I call total bullshit on this one - I have a trade price infront of me for a bike in GBP I will use as an example, its RRP is £1600.00, trade price around £870 plus VAT. This isn't some open market frame with a cheap shock either, its a nice frame with top end shock - According to this PB costing that isn't physically possible?

Remember the brand in question is making a profit if they sell to me at £870, how much I couldn't say but I cant think less than 25% which is strangely enough about how much they have over calculated things in this video.

This is looking more like an article to show the public how crap the bike industry has it, with made up figures to back that up.
  • + 2
 @Racer951: you know that china and those types of country's are more taxed when they export because of the astronomical diference in price to what other country's produce , like this one i saw now doing a quick search on google by anti-dumping taxes on mtb
"BRUSSELS, Belgium – The European Commission has presented a proposal for a new method for calculating dumping on imports from countries where there are significant market distortions, or where the state has a pervasive influence on the economy. Does this mean that the 48.5% anti-dumping duty now in place for China made bikes exported to the European Union will not end by 2018?"

* **Dataset rows**
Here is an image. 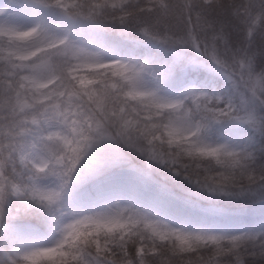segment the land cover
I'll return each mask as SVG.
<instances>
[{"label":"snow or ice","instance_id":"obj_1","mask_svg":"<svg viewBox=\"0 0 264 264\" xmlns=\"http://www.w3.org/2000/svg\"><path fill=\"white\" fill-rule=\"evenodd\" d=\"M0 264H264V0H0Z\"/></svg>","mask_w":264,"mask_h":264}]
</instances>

--

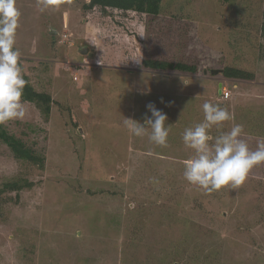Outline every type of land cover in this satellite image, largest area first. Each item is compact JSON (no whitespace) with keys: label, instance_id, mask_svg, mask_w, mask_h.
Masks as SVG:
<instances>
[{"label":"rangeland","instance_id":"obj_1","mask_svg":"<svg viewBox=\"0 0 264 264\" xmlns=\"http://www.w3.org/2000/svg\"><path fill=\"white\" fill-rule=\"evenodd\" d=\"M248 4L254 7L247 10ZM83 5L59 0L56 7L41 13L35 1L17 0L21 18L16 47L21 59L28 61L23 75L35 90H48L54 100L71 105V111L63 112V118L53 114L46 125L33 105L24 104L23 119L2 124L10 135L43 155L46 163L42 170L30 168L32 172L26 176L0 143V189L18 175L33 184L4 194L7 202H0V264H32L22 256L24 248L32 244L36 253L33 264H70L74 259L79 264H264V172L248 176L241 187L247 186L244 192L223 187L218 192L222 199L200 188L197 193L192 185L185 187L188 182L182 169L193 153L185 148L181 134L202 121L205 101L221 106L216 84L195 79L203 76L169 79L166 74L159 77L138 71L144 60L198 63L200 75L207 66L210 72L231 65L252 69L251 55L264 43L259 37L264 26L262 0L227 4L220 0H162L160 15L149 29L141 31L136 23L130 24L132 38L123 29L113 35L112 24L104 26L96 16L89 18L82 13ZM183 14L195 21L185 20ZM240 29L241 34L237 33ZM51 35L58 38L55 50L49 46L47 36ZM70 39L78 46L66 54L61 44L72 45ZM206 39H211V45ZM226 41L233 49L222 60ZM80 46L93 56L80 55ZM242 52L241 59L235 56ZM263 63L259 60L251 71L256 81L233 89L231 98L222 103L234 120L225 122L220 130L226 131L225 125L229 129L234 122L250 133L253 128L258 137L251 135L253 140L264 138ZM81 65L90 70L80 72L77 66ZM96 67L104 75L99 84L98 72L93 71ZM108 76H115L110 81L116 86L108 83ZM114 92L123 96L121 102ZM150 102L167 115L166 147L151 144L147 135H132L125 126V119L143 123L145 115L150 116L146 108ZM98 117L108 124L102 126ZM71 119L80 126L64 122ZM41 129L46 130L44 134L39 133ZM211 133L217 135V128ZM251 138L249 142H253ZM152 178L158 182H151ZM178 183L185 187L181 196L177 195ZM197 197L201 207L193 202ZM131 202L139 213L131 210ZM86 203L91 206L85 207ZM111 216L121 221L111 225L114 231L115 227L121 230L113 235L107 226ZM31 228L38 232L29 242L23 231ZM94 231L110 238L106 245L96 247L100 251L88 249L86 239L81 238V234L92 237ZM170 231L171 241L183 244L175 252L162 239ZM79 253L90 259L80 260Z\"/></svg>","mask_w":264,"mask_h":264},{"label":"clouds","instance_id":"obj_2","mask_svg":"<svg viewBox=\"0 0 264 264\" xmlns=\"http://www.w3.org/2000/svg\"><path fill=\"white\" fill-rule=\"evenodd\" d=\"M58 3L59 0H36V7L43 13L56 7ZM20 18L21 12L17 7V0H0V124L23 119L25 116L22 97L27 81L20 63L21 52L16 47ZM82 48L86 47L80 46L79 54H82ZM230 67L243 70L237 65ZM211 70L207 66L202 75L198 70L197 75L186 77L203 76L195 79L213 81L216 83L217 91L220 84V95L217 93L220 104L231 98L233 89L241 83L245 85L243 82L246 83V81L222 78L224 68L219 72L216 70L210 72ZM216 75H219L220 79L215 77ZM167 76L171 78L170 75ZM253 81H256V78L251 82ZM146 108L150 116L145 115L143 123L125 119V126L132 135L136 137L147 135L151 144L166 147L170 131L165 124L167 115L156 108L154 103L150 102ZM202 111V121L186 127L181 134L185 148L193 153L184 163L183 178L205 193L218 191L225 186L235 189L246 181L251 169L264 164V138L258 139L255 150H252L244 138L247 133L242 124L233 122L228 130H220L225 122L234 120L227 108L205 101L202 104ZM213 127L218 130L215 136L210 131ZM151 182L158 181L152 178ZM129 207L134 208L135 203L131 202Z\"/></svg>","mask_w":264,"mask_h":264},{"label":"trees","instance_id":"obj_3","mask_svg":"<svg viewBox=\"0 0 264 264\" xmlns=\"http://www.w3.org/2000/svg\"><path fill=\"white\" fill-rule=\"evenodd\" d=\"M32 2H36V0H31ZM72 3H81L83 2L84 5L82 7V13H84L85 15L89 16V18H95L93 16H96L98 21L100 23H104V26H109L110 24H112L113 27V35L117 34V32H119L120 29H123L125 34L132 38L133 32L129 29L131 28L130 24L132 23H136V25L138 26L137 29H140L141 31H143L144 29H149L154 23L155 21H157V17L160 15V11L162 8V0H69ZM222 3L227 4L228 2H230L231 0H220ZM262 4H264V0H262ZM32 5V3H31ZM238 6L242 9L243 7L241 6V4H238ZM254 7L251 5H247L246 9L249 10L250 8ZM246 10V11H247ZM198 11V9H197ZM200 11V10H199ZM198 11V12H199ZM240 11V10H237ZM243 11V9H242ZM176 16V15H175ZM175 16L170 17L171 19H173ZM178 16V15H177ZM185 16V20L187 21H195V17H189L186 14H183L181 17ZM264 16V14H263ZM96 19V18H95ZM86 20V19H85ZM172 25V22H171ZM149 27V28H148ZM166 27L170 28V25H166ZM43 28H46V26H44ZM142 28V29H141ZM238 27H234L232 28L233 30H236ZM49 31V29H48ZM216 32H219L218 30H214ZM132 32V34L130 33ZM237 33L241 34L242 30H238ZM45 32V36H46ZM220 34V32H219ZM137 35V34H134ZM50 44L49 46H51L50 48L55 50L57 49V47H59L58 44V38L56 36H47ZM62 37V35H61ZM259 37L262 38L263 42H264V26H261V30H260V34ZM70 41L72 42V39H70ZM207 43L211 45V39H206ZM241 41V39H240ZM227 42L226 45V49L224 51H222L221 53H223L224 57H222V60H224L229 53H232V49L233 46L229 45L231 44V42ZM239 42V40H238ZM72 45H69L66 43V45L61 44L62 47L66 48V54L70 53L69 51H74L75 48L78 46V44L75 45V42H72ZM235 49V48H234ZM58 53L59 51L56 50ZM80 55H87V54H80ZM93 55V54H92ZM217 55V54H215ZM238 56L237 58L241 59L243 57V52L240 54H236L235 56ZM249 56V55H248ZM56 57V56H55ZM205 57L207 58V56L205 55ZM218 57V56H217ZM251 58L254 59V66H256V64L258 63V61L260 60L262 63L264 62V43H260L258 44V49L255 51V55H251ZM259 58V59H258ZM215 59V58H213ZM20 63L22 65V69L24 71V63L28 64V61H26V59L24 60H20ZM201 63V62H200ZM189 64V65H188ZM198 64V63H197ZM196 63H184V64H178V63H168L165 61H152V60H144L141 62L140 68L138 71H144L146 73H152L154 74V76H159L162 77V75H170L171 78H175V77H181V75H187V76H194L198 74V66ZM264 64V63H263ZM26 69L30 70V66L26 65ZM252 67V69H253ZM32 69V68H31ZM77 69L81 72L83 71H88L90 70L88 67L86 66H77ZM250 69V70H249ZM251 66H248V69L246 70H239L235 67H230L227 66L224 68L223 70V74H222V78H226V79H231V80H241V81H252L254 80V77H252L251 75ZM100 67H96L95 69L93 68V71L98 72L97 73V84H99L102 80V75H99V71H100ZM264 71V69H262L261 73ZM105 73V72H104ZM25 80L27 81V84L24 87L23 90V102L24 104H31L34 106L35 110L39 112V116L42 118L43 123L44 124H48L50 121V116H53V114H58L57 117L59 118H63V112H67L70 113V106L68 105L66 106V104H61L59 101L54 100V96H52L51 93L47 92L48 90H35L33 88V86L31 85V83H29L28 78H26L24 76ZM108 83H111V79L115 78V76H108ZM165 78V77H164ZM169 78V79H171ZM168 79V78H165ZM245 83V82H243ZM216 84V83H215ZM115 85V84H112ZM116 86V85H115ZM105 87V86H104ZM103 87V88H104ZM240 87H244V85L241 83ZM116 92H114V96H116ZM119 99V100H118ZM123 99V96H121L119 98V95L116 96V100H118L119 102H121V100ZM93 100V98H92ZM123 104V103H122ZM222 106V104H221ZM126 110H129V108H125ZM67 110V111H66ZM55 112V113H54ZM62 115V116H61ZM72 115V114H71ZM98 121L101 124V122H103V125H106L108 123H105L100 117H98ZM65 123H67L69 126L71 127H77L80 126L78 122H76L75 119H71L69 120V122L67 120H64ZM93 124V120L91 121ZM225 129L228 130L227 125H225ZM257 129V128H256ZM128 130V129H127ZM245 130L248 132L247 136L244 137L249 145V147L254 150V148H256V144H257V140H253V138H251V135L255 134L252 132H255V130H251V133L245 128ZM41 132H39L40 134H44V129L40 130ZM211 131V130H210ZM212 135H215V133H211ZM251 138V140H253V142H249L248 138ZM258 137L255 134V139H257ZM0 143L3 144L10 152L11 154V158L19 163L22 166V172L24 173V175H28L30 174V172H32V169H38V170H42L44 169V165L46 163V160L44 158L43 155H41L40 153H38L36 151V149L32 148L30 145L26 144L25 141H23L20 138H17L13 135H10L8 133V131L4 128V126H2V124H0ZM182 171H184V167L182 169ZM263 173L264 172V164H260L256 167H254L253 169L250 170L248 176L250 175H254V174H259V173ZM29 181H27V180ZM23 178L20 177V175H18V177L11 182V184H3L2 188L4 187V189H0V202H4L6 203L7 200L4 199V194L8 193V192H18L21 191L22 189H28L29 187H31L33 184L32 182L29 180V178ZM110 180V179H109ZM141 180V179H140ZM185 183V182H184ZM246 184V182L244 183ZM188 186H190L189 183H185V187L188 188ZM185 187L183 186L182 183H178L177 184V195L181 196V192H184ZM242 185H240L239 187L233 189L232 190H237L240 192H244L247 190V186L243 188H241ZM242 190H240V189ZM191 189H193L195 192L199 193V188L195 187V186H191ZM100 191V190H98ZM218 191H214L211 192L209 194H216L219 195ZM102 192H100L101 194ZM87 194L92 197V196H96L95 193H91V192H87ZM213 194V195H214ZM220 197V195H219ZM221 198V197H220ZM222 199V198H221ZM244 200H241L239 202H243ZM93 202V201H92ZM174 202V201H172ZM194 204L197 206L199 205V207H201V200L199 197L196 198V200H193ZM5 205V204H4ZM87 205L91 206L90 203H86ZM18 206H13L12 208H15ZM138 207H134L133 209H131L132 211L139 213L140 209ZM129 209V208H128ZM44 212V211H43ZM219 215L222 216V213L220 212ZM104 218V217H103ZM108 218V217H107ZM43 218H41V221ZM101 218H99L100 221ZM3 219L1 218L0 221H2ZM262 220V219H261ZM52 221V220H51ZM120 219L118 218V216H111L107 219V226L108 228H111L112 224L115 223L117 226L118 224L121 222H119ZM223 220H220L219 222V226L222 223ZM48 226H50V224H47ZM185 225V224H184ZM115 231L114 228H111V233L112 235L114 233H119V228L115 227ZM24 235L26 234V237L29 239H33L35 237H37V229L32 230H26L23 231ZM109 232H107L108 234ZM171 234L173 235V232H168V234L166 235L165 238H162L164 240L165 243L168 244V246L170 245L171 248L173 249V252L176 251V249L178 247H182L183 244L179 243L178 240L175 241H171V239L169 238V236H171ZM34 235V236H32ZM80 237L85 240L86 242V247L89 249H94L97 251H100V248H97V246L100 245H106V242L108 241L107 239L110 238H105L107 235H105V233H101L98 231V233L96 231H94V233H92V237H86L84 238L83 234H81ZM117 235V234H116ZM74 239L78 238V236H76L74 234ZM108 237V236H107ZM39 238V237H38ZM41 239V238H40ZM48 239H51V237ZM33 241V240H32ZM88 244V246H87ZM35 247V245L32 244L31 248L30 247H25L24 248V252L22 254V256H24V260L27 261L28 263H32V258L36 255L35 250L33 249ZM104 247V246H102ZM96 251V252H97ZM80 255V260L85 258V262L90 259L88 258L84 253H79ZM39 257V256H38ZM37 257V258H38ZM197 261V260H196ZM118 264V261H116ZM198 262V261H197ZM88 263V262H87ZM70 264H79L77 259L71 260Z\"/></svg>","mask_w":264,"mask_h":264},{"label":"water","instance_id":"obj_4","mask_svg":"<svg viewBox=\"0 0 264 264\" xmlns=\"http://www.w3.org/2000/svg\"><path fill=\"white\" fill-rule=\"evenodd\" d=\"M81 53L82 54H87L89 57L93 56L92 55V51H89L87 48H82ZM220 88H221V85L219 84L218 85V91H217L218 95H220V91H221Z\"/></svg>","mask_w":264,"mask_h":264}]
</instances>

* **Jobs**
(1) According to the bike pricing discussion, what anti-dumping duty is in place on China-made bikes exported to the European Union?
(2) Resume the bike pricing discussion after its last sentence.

* **Responses per task**
(1) A 48.5% anti-dumping duty.

(2)
  • + 1
 @tiagomano: There are no anti dumping duties on cycles or bike related goods from Taiwain into the EU, Chinese manufacturers keep offices / warehouses in Taiwain so they can avoid the anti dumping duty by sending them to Taiwain first (I know this for fact as was party to an offer of this kind of trade) . Also the USA is not in the EU so it is irrelevant anyway.
  • + 1
 @Racer951: if you say so.
and it is not irrelevante , as normally the prices of a bike or a frame are fixed, it may vary a bit or the currency but are normally the same, and a bike or a frame coming from Taiwan or China to EU it doesn't pass by the US, it normally goes direct so the cost would be there , don't know about the US or other country as laws , taxes and Free-Market policy's are diffident everywhere
  • + 0
 @tiagomano: I think you are confused, I am telling you that no anti dumping duty exists from Taiwain into the EU - only from China into the EU and that companies will alter operations to allow customers not to pay this.

It is irrelevant as the USA has nothing to do with the EU and the video is based on a USA customer.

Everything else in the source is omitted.